**WHAT IS NEEDED:**
Output each entry in full so that the result matches the data exactly.

Top of LISTED RECORDS

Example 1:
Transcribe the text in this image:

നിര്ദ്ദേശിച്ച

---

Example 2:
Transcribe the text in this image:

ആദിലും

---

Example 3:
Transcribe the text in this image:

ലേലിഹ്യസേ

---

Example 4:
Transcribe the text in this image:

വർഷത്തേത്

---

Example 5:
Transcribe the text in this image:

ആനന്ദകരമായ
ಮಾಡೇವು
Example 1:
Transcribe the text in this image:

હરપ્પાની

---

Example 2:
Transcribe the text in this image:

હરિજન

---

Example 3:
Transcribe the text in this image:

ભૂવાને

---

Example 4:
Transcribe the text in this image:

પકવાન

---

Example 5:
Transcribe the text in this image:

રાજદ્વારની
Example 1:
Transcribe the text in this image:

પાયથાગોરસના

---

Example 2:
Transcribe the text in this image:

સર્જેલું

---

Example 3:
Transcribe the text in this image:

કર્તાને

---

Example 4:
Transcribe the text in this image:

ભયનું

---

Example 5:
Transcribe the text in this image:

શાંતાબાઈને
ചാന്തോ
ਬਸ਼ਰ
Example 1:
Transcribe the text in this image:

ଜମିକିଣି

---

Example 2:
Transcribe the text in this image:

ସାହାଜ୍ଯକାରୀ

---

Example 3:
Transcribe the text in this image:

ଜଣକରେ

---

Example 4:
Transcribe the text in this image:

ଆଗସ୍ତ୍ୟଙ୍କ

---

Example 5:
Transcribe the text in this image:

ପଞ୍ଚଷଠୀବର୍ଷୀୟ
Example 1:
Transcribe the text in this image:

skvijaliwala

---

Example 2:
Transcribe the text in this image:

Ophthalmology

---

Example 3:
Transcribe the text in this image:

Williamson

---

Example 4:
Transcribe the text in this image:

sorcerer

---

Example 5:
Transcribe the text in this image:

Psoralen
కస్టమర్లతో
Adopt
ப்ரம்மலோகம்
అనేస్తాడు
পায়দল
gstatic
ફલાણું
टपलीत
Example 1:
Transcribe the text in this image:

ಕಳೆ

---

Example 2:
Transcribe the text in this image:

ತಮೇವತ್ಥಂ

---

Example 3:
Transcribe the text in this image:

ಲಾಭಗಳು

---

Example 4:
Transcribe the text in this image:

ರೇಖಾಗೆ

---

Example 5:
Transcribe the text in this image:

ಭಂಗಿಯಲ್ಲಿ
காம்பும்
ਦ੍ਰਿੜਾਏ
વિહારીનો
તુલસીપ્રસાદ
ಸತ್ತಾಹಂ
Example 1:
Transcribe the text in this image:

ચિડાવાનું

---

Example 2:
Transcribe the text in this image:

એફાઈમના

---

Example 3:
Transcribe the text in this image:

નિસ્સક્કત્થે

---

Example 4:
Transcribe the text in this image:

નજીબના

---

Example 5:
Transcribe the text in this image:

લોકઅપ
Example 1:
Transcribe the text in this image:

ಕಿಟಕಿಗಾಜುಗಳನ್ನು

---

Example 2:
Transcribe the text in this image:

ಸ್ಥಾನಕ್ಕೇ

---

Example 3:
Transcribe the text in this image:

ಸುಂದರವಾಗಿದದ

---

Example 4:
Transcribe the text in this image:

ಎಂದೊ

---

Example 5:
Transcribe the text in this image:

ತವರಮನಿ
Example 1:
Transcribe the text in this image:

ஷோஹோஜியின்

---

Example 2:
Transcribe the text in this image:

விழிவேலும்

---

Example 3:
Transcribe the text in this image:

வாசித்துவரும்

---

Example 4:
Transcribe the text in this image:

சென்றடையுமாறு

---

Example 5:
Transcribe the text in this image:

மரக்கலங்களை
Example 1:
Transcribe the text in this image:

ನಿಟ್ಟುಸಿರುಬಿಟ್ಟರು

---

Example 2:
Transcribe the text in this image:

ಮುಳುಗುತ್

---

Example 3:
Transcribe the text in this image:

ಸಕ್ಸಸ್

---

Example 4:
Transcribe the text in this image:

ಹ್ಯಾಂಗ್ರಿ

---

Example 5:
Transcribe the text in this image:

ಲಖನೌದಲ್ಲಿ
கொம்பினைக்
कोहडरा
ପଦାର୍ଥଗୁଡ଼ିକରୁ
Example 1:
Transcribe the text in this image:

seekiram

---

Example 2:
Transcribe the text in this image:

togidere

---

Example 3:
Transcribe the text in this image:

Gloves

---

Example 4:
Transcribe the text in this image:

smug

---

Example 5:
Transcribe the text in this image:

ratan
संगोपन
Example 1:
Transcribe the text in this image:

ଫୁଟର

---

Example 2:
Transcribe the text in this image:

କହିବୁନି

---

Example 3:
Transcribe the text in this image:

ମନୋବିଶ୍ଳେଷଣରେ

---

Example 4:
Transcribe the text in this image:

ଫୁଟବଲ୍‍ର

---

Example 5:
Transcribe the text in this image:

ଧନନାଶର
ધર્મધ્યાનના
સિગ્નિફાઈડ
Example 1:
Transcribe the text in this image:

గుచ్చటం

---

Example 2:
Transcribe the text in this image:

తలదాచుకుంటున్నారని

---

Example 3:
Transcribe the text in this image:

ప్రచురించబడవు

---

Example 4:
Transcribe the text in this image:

Bottom of LISTED RECORDS

**SOLUTION TO THE PROBLEM:**
Example 1:
Transcribe the text in this image:

നിര്ദ്ദേശിച്ച

---

Example 2:
Transcribe the text in this image:

ആദിലും

---

Example 3:
Transcribe the text in this image:

ലേലിഹ്യസേ

---

Example 4:
Transcribe the text in this image:

വർഷത്തേത്

---

Example 5:
Transcribe the text in this image:

ആനന്ദകരമായ
ಮಾಡೇವು
Example 1:
Transcribe the text in this image:

હરપ્પાની

---

Example 2:
Transcribe the text in this image:

હરિજન

---

Example 3:
Transcribe the text in this image:

ભૂવાને

---

Example 4:
Transcribe the text in this image:

પકવાન

---

Example 5:
Transcribe the text in this image:

રાજદ્વારની
Example 1:
Transcribe the text in this image:

પાયથાગોરસના

---

Example 2:
Transcribe the text in this image:

સર્જેલું

---

Example 3:
Transcribe the text in this image:

કર્તાને

---

Example 4:
Transcribe the text in this image:

ભયનું

---

Example 5:
Transcribe the text in this image:

શાંતાબાઈને
ചാന്തോ
ਬਸ਼ਰ
Example 1:
Transcribe the text in this image:

ଜମିକିଣି

---

Example 2:
Transcribe the text in this image:

ସାହାଜ୍ଯକାରୀ

---

Example 3:
Transcribe the text in this image:

ଜଣକରେ

---

Example 4:
Transcribe the text in this image:

ଆଗସ୍ତ୍ୟଙ୍କ

---

Example 5:
Transcribe the text in this image:

ପଞ୍ଚଷଠୀବର୍ଷୀୟ
Example 1:
Transcribe the text in this image:

skvijaliwala

---

Example 2:
Transcribe the text in this image:

Ophthalmology

---

Example 3:
Transcribe the text in this image:

Williamson

---

Example 4:
Transcribe the text in this image:

sorcerer

---

Example 5:
Transcribe the text in this image:

Psoralen
కస్టమర్లతో
Adopt
ப்ரம்மலோகம்
అనేస్తాడు
পায়দল
gstatic
ફલાણું
टपलीत
Example 1:
Transcribe the text in this image:

ಕಳೆ

---

Example 2:
Transcribe the text in this image:

ತಮೇವತ್ಥಂ

---

Example 3:
Transcribe the text in this image:

ಲಾಭಗಳು

---

Example 4:
Transcribe the text in this image:

ರೇಖಾಗೆ

---

Example 5:
Transcribe the text in this image:

ಭಂಗಿಯಲ್ಲಿ
காம்பும்
ਦ੍ਰਿੜਾਏ
વિહારીનો
તુલસીપ્રસાદ
ಸತ್ತಾಹಂ
Example 1:
Transcribe the text in this image:

ચિડાવાનું

---

Example 2:
Transcribe the text in this image:

એફાઈમના

---

Example 3:
Transcribe the text in this image:

નિસ્સક્કત્થે

---

Example 4:
Transcribe the text in this image:

નજીબના

---

Example 5:
Transcribe the text in this image:

લોકઅપ
Example 1:
Transcribe the text in this image:

ಕಿಟಕಿಗಾಜುಗಳನ್ನು

---

Example 2:
Transcribe the text in this image:

ಸ್ಥಾನಕ್ಕೇ

---

Example 3:
Transcribe the text in this image:

ಸುಂದರವಾಗಿದದ

---

Example 4:
Transcribe the text in this image:

ಎಂದೊ

---

Example 5:
Transcribe the text in this image:

ತವರಮನಿ
Example 1:
Transcribe the text in this image:

ஷோஹோஜியின்

---

Example 2:
Transcribe the text in this image:

விழிவேலும்

---

Example 3:
Transcribe the text in this image:

வாசித்துவரும்

---

Example 4:
Transcribe the text in this image:

சென்றடையுமாறு

---

Example 5:
Transcribe the text in this image:

மரக்கலங்களை
Example 1:
Transcribe the text in this image:

ನಿಟ್ಟುಸಿರುಬಿಟ್ಟರು

---

Example 2:
Transcribe the text in this image:

ಮುಳುಗುತ್

---

Example 3:
Transcribe the text in this image:

ಸಕ್ಸಸ್

---

Example 4:
Transcribe the text in this image:

ಹ್ಯಾಂಗ್ರಿ

---

Example 5:
Transcribe the text in this image:

ಲಖನೌದಲ್ಲಿ
கொம்பினைக்
कोहडरा
ପଦାର୍ଥଗୁଡ଼ିକରୁ
Example 1:
Transcribe the text in this image:

seekiram

---

Example 2:
Transcribe the text in this image:

togidere

---

Example 3:
Transcribe the text in this image:

Gloves

---

Example 4:
Transcribe the text in this image:

smug

---

Example 5:
Transcribe the text in this image:

ratan
संगोपन
Example 1:
Transcribe the text in this image:

ଫୁଟର

---

Example 2:
Transcribe the text in this image:

କହିବୁନି

---

Example 3:
Transcribe the text in this image:

ମନୋବିଶ୍ଳେଷଣରେ

---

Example 4:
Transcribe the text in this image:

ଫୁଟବଲ୍‍ର

---

Example 5:
Transcribe the text in this image:

ଧନନାଶର
ધર્મધ્યાનના
સિગ્નિફાઈડ
Example 1:
Transcribe the text in this image:

గుచ్చటం

---

Example 2:
Transcribe the text in this image:

తలదాచుకుంటున్నారని

---

Example 3:
Transcribe the text in this image:

ప్రచురించబడవు

---

Example 4:
Transcribe the text in this image:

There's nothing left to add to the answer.